No, you are correct and the example is wrong. Color after images like
those described are NOT instances of iconic memory. Iconic memory is a
theoretical stage of memory, patterned after short term memory, that
functions as a limited capacity storage buffer for sensory information
(just as STM serves as a limited [7 + or - 2] capacity storage for
information prior to its being encoded into "Long Term Memory").
Presumably, Iconic memory preceeds STM, which preceeds LTM, which
preceeds....(forgetting, making it up,?).

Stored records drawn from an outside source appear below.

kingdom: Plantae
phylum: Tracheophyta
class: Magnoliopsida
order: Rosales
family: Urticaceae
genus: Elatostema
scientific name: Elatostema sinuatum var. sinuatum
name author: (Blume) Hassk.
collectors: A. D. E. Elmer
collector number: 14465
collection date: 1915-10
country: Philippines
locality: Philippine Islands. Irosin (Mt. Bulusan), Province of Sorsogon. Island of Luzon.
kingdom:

------------------------------

Date: Thu, 17 Nov 88 10:49:42 pst
From: Ray Allis <ray@ATC.BOEING.COM>
Subject: Re: Computer science as a subset of artificial intelligence

In <639@quintus.UUCP> ok@quintus.UUCP (Richard A. O'Keefe) writes:

>In a previous article, Ray Allis writes:
>>I was disagreeing with that too-limited definition of AI. *Computer
>>science* is about applications of computers, *AI* is about the creation
>>of intelligent artifacts. I don't believe digital computers, or rather
>>physical symbol systems, can be intelligent. It's more than difficult,
>>it's not possible.
>
>There being no other game in town, this implies that AI is impossible.
>Let's face it, connectionist nets are rule-governed systems; anything a
>connectionist net can do a collection of binary gates can do and vice
>versa. (Real neurons &c may be another story, or may not.)

But there ARE other games. I don't believe AI is impossible. I'm convinced
on my interpretation of evidence that AI IS possible (i.e. artifacts that
think like people). It's just that I don't think it can be done if methods
are arbitrarily limited to only formal logic. If by "connectionist net" you
are referring to networks of symbols, such as semantic nets, implemented on
digital computers, then, in that tiny domain, they may well all be
rule-governed systems, interchangeable with "a collection of binary gates".
Those are not the same as "neural nets" which are modelled after real
organisms' central nervous systems. Real neurons do indeed appear to be
another story. In their domain, rules should not be thought of as governing,
but rather as *describing* operations which are physical analogs and not
symbols. To be repeatedly redundant, an organism's central nervous system
runs just fine without reference to explicit rules; rules DESCRIBE, to beings
who think with symbols (guess who) what happens anyway. AI methodology must
deal with real objects and real events in addition to symbols and form.